# Evan's Layout Design



## Evan (Sep 1, 2010)

Well, I've been on ModelTrainForum for nearly 2 years now and I think I'm going to get started on my layout. 

The layout is only 4 x 8, only have limited space... (... our pool table!)

So here is the current design, with a legend of the colours. 
(I have the trial version of AnyRail and I could only get the rails done!)










So first off, this "current" design is made for a logging/rock blasting theme.
The mainline runs on the bottom level (Blue) and is able to make a complete loop.
The second level (Red) climbs the mountain that will be there, and eventually lead up to the logging/switching area which is on the third level (Gold).
But before you switch onto the third level there is another branch off, that goes around the third level's cliff, aka rock blasting area.

Most of the scenery will be lots of trees (somewhat similar to British Columbia I assume...) along with a paper-mill and some kind of quarry.
--------------------------------------------------------------------------
Now your probably wondering how I am going to have three levels...
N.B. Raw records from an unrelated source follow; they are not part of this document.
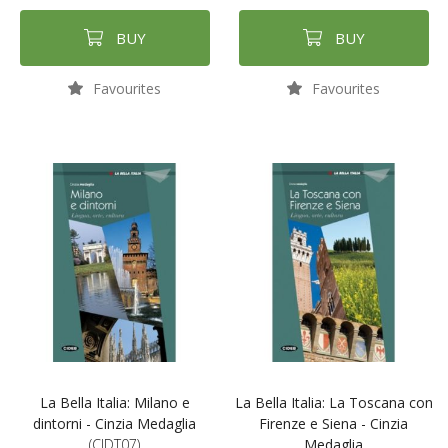
BUY
BUY
Favourites
Favourites
La Bella Italia: Milano e
La Bella Italia: La Toscana con
dintorni - Cinzia Medaglia
Firenze e Siena - Cinzia
(CIDT07)
Medaglia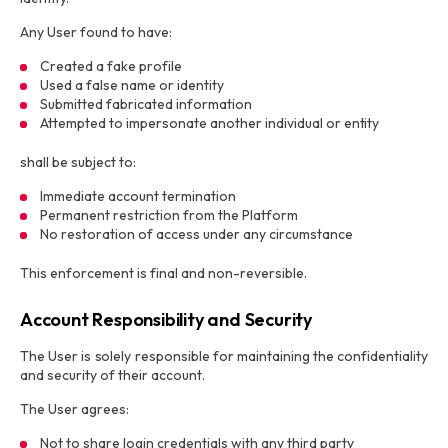
Any User found to have:
Created a fake profile
Used a false name or identity
Submitted fabricated information
Attempted to impersonate another individual or entity
shall be subject to:
Immediate account termination
Permanent restriction from the Platform
No restoration of access under any circumstance
This enforcement is final and non-reversible.
Account Responsibility and Security
The User is solely responsible for maintaining the confidentiality
and security of their account.
The User agrees:
Not to share login credentials with any third party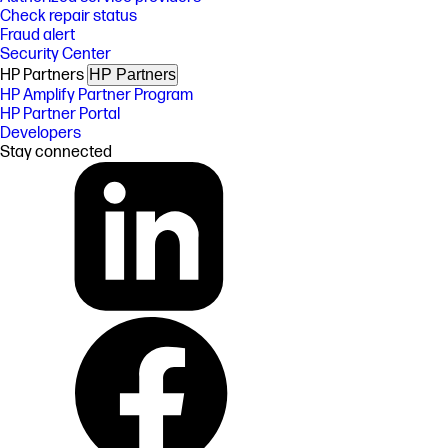
Check repair status
Fraud alert
Security Center
HP Partners
HP Partners
HP Amplify Partner Program
HP Partner Portal
Developers
Stay connected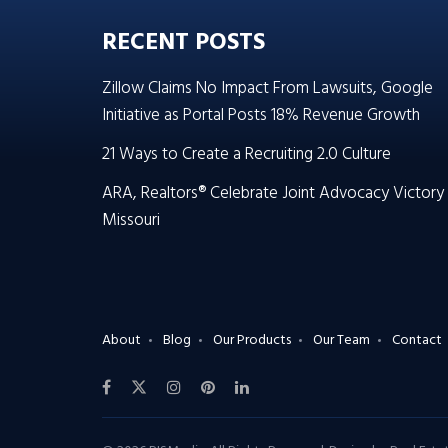
RECENT POSTS
Zillow Claims No Impact From Lawsuits, Google
Initiative as Portal Posts 18% Revenue Growth
21 Ways to Create a Recruiting 2.0 Culture
ARA, Realtors® Celebrate Joint Advocacy Victory 
Missouri
About
Blog
Our Products
Our Team
Contact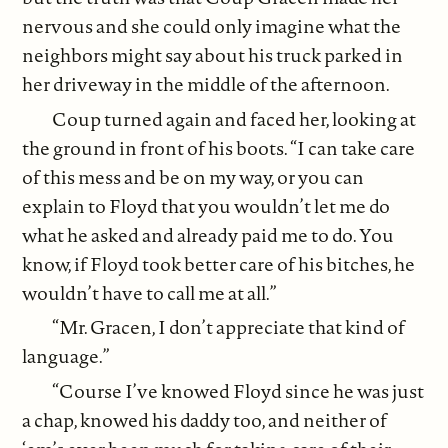
nervous and she could only imagine what the
neighbors might say about his truck parked in
her driveway in the middle of the afternoon.
Coup turned again and faced her, looking at
the ground in front of his boots. “I can take care
of this mess and be on my way, or you can
explain to Floyd that you wouldn’t let me do
what he asked and already paid me to do. You
know, if Floyd took better care of his bitches, he
wouldn’t have to call me at all.”
“Mr. Gracen, I don’t appreciate that kind of
language.”
“Course I’ve knowed Floyd since he was just
a chap, knowed his daddy too, and neither of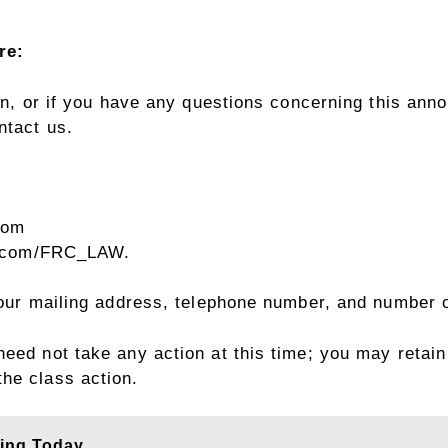
re:
ion, or if you have any questions concerning this ann
ntact us.
com
r.com/FRC_LAW
.
 your mailing address, telephone number, and number 
eed not take any action at this time; you may retain
the class action.
ling Today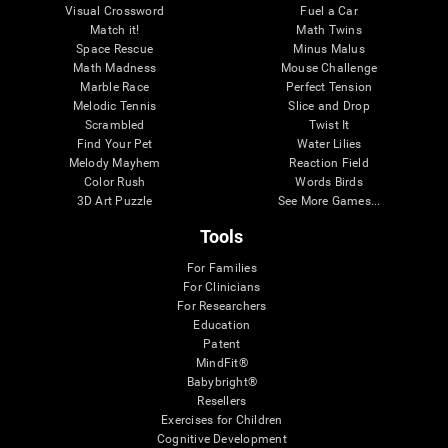
Visual Crossword
Fuel a Car
Match it!
Math Twins
Space Rescue
Minus Malus
Math Madness
Mouse Challenge
Marble Race
Perfect Tension
Melodic Tennis
Slice and Drop
Scrambled
Twist It
Find Your Pet
Water Lilies
Melody Mayhem
Reaction Field
Color Rush
Words Birds
3D Art Puzzle
See More Games...
Tools
For Families
For Clinicians
For Researchers
Education
Patent
MindFit®
Babybright®
Resellers
Exercises for Children
Cognitive Development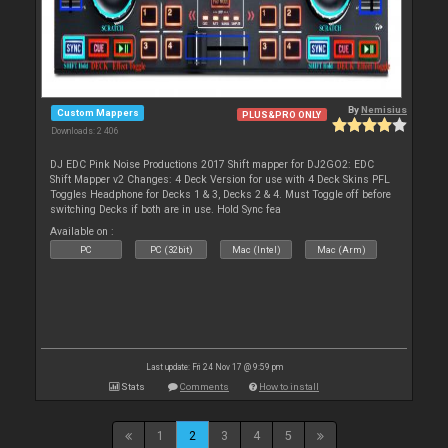
By
Nemisius
Custom Mappers
PLUS&PRO ONLY
Downloads: 2 406
DJ EDC Pink Noise Productions 2017 Shift mapper for DJ2GO2: EDC
Shift Mapper v2 Changes: 4 Deck Version for use with 4 Deck Skins PFL
Toggles Headphone for Decks 1 & 3, Decks 2 & 4. Must Toggle off before
switching Decks if both are in use. Hold Sync fea
Available on :
PC
PC (32bit)
Mac (Intel)
Mac (Arm)
Last update: Fri 24 Nov 17 @ 9:59 pm
Stats
Comments
How to install
1
2
3
4
5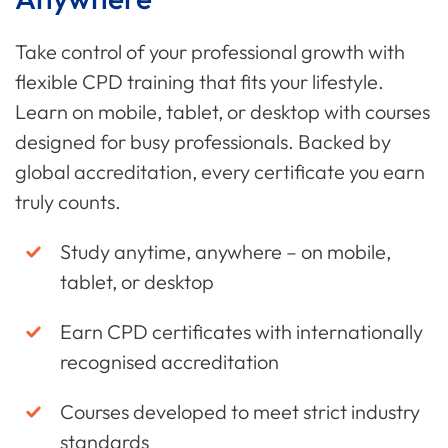
Take control of your professional growth with
flexible CPD training that fits your lifestyle.
Learn on mobile, tablet, or desktop with courses
designed for busy professionals. Backed by
global accreditation, every certificate you earn
truly counts.
Study anytime, anywhere – on mobile,
tablet, or desktop
Earn CPD certificates with internationally
recognised accreditation
Courses developed to meet strict industry
standards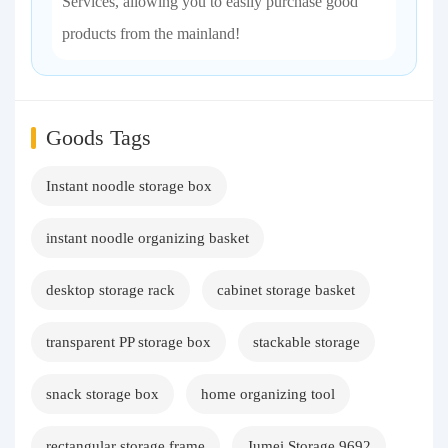
Services, allowing you to easily purchase good
products from the mainland!
Goods Tags
Instant noodle storage box
instant noodle organizing basket
desktop storage rack
cabinet storage basket
transparent PP storage box
stackable storage
snack storage box
home organizing tool
rectangular storage frame
Jumei Storage 9692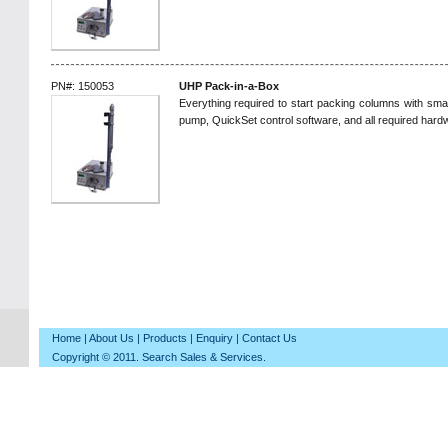
PN#: 150053
UHP Pack-in-a-Box
Everything required to start packing columns with sma
pump, QuickSet control software, and all required hard
Home
|
About Us
|
Products
|
Enquiry
|
Contact Us
Copyright © 2011. Search Sales & Services.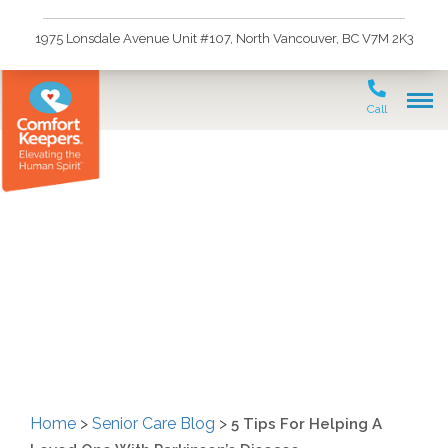
1975 Lonsdale Avenue Unit #107, North Vancouver, BC V7M 2K3
Call
5 Tips For Helping A
Loved One With
Parkinson’s Disease
Home
>
Senior Care Blog
>
5 Tips For Helping A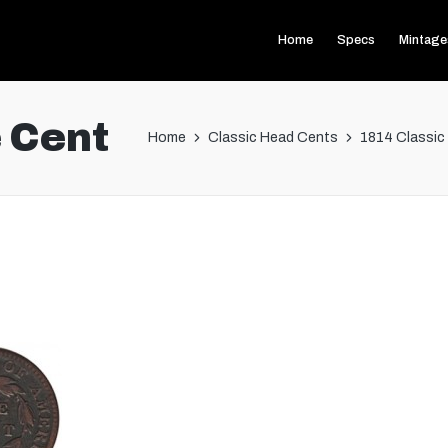
Home
Specs
Mintage
 Cent
Home
Classic Head Cents
1814 Classic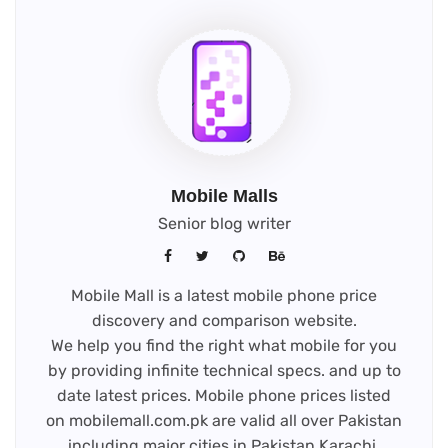
Mobile Malls
Senior blog writer
Mobile Mall is a latest mobile phone price
discovery and comparison website.
We help you find the right what mobile for you
by providing infinite technical specs. and up to
date latest prices. Mobile phone prices listed
on mobilemall.com.pk are valid all over Pakistan
including major cities in Pakistan Karachi,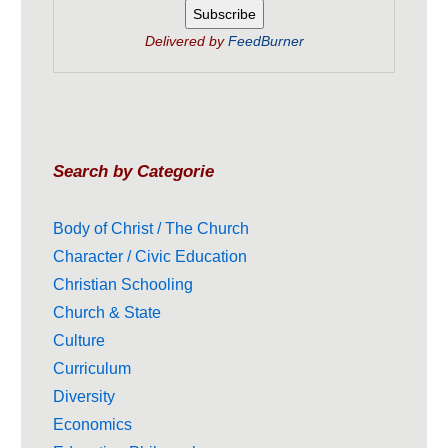
Delivered by
FeedBurner
Search by Categorie
Body of Christ / The Church
Character / Civic Education
Christian Schooling
Church & State
Culture
Curriculum
Diversity
Economics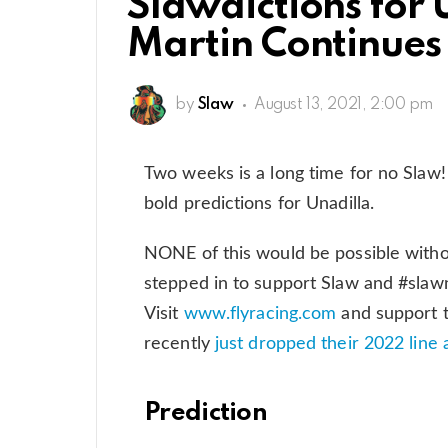
Slawdictions for 
Martin Continues 
by
Slaw
August 13, 2021, 2:00 pm
Two weeks is a long time for no Slaw
bold predictions for Unadilla.
NONE of this would be possible witho
stepped in to support Slaw and #slawn
Visit
www.flyracing.com
and support t
recently
just dropped their 2022 line and
Prediction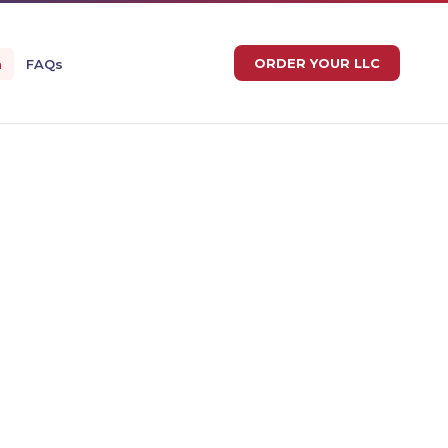
ORDER YOUR LLC
n
FAQs
IAN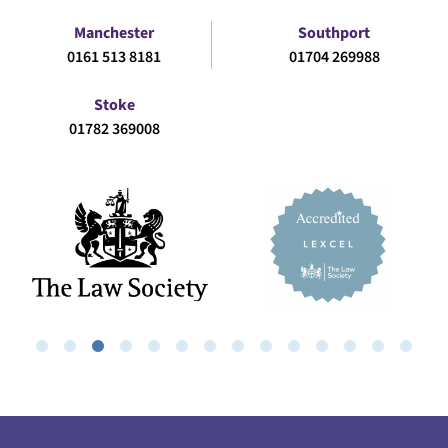
Manchester
Southport
0161 513 8181
01704 269988
Stoke
01782 369008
The 2nd and 3rd levels won't be exactly square like that, we might cut the corners off on some of them.

--------------------------------------------------------------------------
Alright, enough about the design. My dad told me to check into the history of logging and rock blasting on the same railroads (it can also be anything related to "mining" such as coal). Does anyone know anything about when the railroad blasted rock away, at the same time as logging?

(Just so it can be realistic).

--------------------------------------------------------------------------

Please reply back with some tips!
The track used is Atlas:
Atlas 22" Curved
Atlas 18" Curved
Atlas 15" Curved
Atlas Switches
Atlas Flex-Track
(All straights are going to be done with flex-track)

Reply back if you want the .any file if you want to fix some things/upgrade it for me.

I hope this turns out good! We should be starting this weekend. I'm going to do it one level at a time. Some of it will most likely change somewhere.
--------------------------------------------------------------------------
*EDIT:*

My dad and I have been thinking that we might go two levels instead of three... that way rock blasting could be around the second level while logging is on top of it... etc.
Something like that.


----------